*** Opening of TASK DATA ***
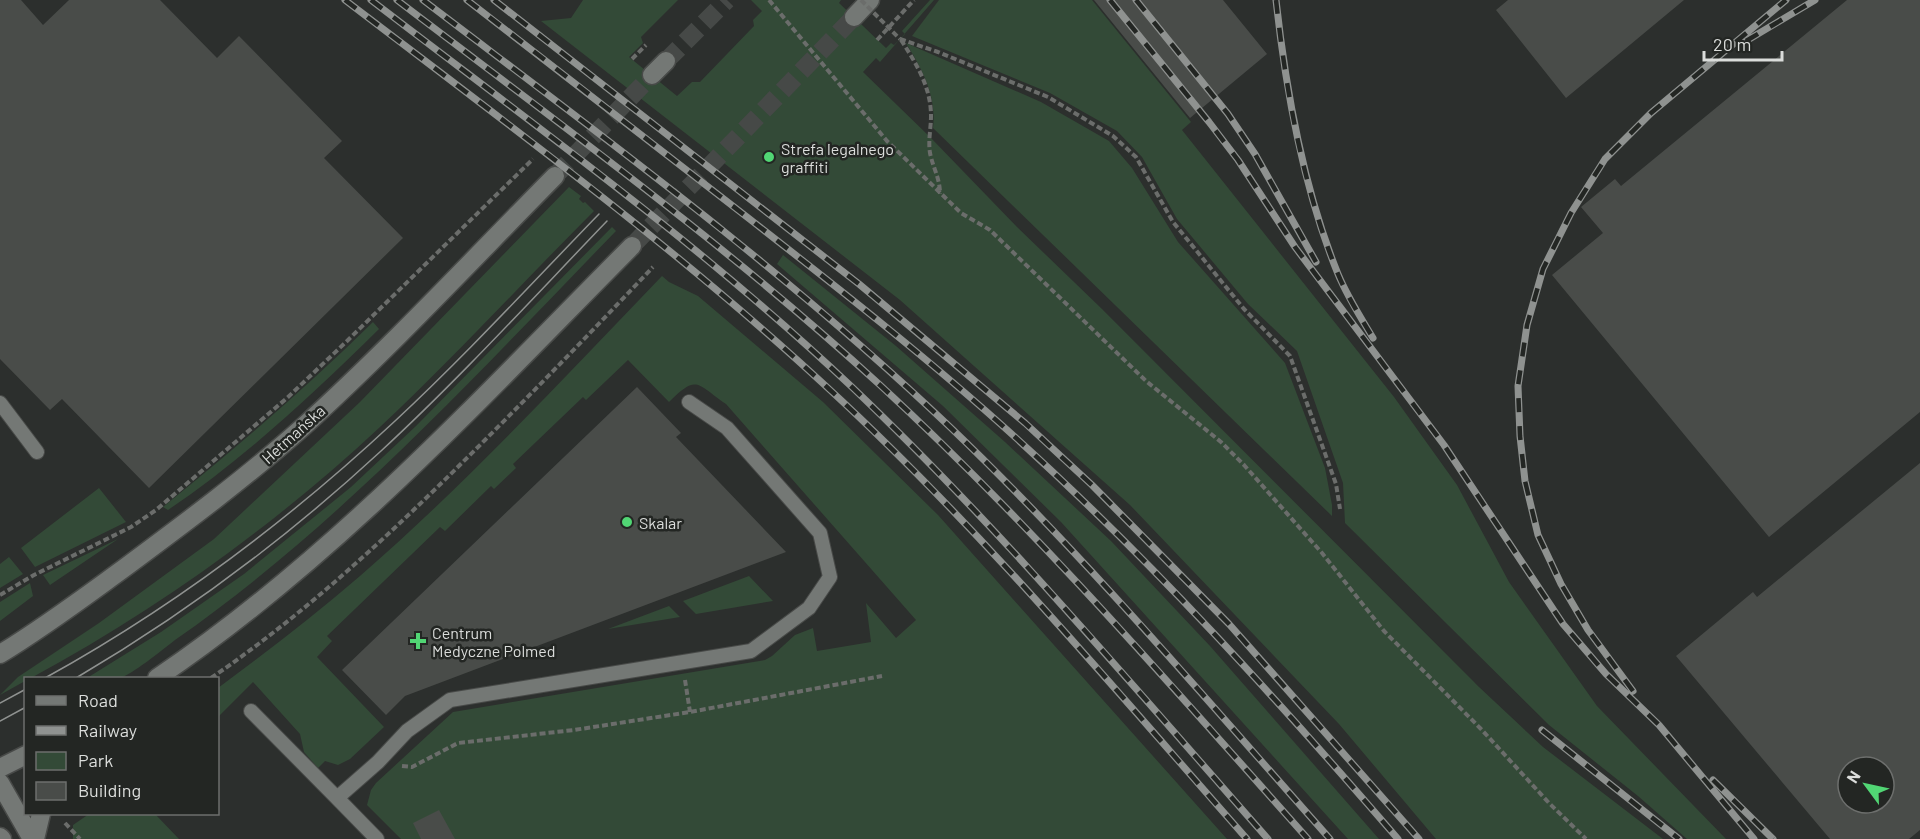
<svg xmlns="http://www.w3.org/2000/svg" width="1920" height="839" font-family="Barlow,sans-serif">
<rect width="100%" height="100%" fill="#2c2f2d"/>
<path fill="#334a37" d="M583,0H678L641,37L643,43L629,57L677,96L692,82H700L754,26L753,20L762,11L751,0H841L839,3L886,48L891,43L894,45L905,34L902,31L930,0H934L880,62L876,58L863,72L931,138L1017,227L1102,309L1479,687L1543,747L1663,839H1436L1339,724L1130,505L900,300L541,21L571,18Z
M939,0H1092L1191,122L1182,130L1394,397L1457,485L1509,582L1597,706L1726,839H1687L1638,796L1549,725L1345,523L1343,483L1297,351L1248,304L1177,219L1142,157L1117,131L1050,93L912,36Z
M906,43L1041,102L1109,141L1132,168L1178,242L1285,363L1325,468L1332,505V516L933,128C937,96 922,69 906,43Z
M569,187L581,196L579,199L583,203L585,202L594,211C522,283 454,358 380,427C275,525 157,610 31,678H26L25,681L0,695L18,677L99,623L214,539L360,402Z
M612,227L616,231C477,374 340,525 175,640C163,649 131,676 119,678C109,680 97,679 87,678L161,632L244,574L351,487L416,426Z
M783,255L896,346L1005,442L1111,541L1210,646L1379,839H1348L1061,522L943,406L777,264Z
M662,276L669,282L698,296L823,402L938,515L1227,839H401L367,805L371,790L376,783L453,712L765,660L772,656L795,635L813,628L817,651L871,642L866,603L896,638L916,620L726,404C696,383 697,374 669,402L628,360L586,400L583,397L513,464L516,468L494,489L491,486L445,531L440,527L327,636L332,641L317,657L384,727L350,759L338,765L325,761L318,768L304,752L300,734L253,682L218,717V688C266,652 314,616 360,576C467,483 564,378 662,276Z
M373,322L379,329C313,394 245,458 168,510L163,507C236,448 306,388 373,322Z
M99,488L126,522L35,567L21,548Z
M118,539L50,585L43,575Z
M9,557L23,574L0,588V564Z
M749,576L773,601L696,614L683,601Z
M30,583L33,596L0,621V602Z
M669,606L680,617L608,629Z
M89,814H155L179,839H73V825Z"/>
<path fill="#494c49" fill-rule="evenodd" d="M0,0H21L43,25L69,0H160L217,58L239,36L342,141L324,158L403,238L149,488L62,399L50,410L0,359Z
M1094,0H1223L1267,54L1190,118Z
M1508,0H1684L1566,98L1496,10Z
M1847,0H1920V412L1769,537L1552,275L1603,233L1581,207L1615,179L1621,186Z
M637,387L681,433L676,437L786,552L405,696L386,715L342,670Z
M1920,463V830L1909,839H1830L1676,656L1753,592L1757,597ZM1848,767H1884V803H1848Z
M439,810L455,839H421L413,823Z"/>
<g fill="none" stroke-linecap="round" stroke-linejoin="round">
<path stroke="#464947" stroke-width="18" stroke-dasharray="18 9" stroke-linecap="butt" d="M666,61L727,0
M555,176L652,75
M632,246L854,17"/>
<g stroke="#484a48" stroke-width="16">
<path id="lane" d="M0,403L37,452
M251,711L337,798
M377,839L337,798L378,762L407,731L450,700L751,651L809,608L830,577L820,533L727,428L689,402"/>
</g>
<g stroke="#484a48" stroke-width="21">
<path id="secondary" d="M854,17L870,0
M652,75L666,61
M0,654C43,628 83,598 123,569C185,523 247,477 304,426C392,346 472,260 555,176
M157,678C336,557 481,398 632,246
M0,768L26,755
M0,783L32,839
M0,837L2,839
M35,839L41,814"/>
</g>
<path stroke="#6b6d6b" stroke-width="4" stroke-dasharray="6 3" stroke-linecap="butt" d="M769,0L887,141L961,213L990,230L1146,381L1221,442L1244,465L1322,553L1384,631L1481,729L1549,803L1586,839
M900,39L938,52L1048,97L1113,136L1136,157L1173,222L1244,309L1290,356L1336,484L1340,509
M877,40L914,0
M901,40C916,63 931,87 931,116C931,128 928,141 930,153C933,168 940,178 940,194
M632,59L646,45
M0,595L34,575L131,527L156,510L287,398L346,342L533,159
M211,678C311,610 400,525 485,440C542,383 598,325 653,267
M685,680L690,712
M402,766L412,767L458,743L574,730L690,712L882,676
M65,823L80,839"/>
<use href="#lane" stroke="#747875" stroke-width="14"/>
<use href="#secondary" stroke="#747875" stroke-width="18"/>
<path stroke="#8f9290" stroke-width="1.5" d="M45,678C172,608 289,520 395,421C466,355 532,283 599,214
M76,678C185,614 288,537 381,451C459,379 533,298 607,221
M0,703L26,689
M0,721L26,707"/>
<g stroke="#8f9290" stroke-width="7">
<path id="rail" d="M345,0C510,126 677,248 829,389C980,528 1112,686 1247,839
M371,0C534,125 703,246 853,388C1001,529 1133,686 1268,839
M397,0C561,125 728,246 880,385C1033,526 1169,683 1308,839
M423,0C603,137 786,271 950,427C1085,556 1206,699 1330,839
M467,0C561,72 654,145 747,217C838,288 929,359 1015,437C1153,562 1277,699 1398,839
M494,0L859,284L1025,423L1092,485L1229,624L1419,839
M1110,0L1209,122L1238,160L1295,247L1444,445L1563,624L1606,674L1659,725L1754,839
M1136,0L1228,114L1255,154L1316,262
M1276,0C1286,92 1303,188 1338,274C1347,296 1361,318 1373,338
M1746,41L1815,0
M1633,691L1588,630L1561,584L1538,535L1525,481L1520,436L1518,386L1527,325L1543,269L1571,213L1605,159L1651,113L1786,0
M1542,730L1679,839
M1713,780L1773,839"/>
</g>
<use href="#rail" stroke="#232623" stroke-width="4.5" stroke-dasharray="14" stroke-linecap="butt"/>
<path stroke="#6b6d6b" stroke-width="4" stroke-dasharray="6 3" stroke-linecap="butt" d="M861,0L900,39"/>
</g>
<g fill="#51d674" stroke="#232623" stroke-width="2">
<circle cx="769" cy="157" r="6"/>
<circle cx="627" cy="522" r="6"/>
<path d="M415 632h6v6h6v6h-6v6h-6v-6h-6v-6h6z"/>
</g>
<g text-anchor="middle" dominant-baseline="central" stroke-width="5" stroke-linejoin="round" paint-order="stroke">
<g font-size="16" fill="#dbdddb" stroke="#232623" text-anchor="start">
<text x="781" y="148">Strefa legalnego<tspan x="781" dy="18">graffiti</tspan></text>
<text x="639" y="522">Skalar</text>
<text x="432" y="632">Centrum<tspan x="432" dy="18">Medyczne Polmed</tspan></text>
</g>
<g font-size="16" fill="#dbdddb" stroke="#232623">
<text transform="translate(293 434) rotate(-42)">Hetmańska</text>
</g>
</g>
<rect x="24" y="677" width="195" height="138" fill="#232623" stroke="#6d6f6d" stroke-width="1.5"/>
<rect x="36" y="696" width="30" height="9" fill="#747875" stroke="#6d6f6d" stroke-width="1.5"/>
<text x="78" y="707" font-size="18" fill="#dbdddb">Road</text>
<rect x="36" y="726" width="30" height="9" fill="#8f9290" stroke="#6d6f6d" stroke-width="1.5"/>
<text x="78" y="737" font-size="18" fill="#dbdddb">Railway</text>
<rect x="36" y="752" width="30" height="18" fill="#334a37" stroke="#6d6f6d" stroke-width="1.5"/>
<text x="78" y="767" font-size="18" fill="#dbdddb">Park</text>
<rect x="36" y="782" width="30" height="18" fill="#494c49" stroke="#6d6f6d" stroke-width="1.5"/>
<text x="78" y="797" font-size="18" fill="#dbdddb">Building</text>
<g transform="translate(1866 785) rotate(303)"><circle r="28" fill="#232623" stroke="#6d6f6d" stroke-width="1.5"/>
<path d="M0-4.5L10 22L0 15L-10 22Z" fill="#51d674"/>
<text y="-9" font-size="16" font-weight="bold" text-anchor="middle" fill="#dbdddb">N</text>
</g>
<path d="M1704 51v9h78v-9" fill="none" stroke="#dbdddb" stroke-width="3"/>
<text x="1713" y="51" font-size="18" fill="#dbdddb" stroke="#232623" stroke-width="4.5" paint-order="stroke">20 m</text>
</svg>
*** Close of TASK DATA ***
**YOUR ASSIGNMENT**: Identify how many lines in the entries above include the string "href", then state that number alone.

**TASK OUTPUT**: 3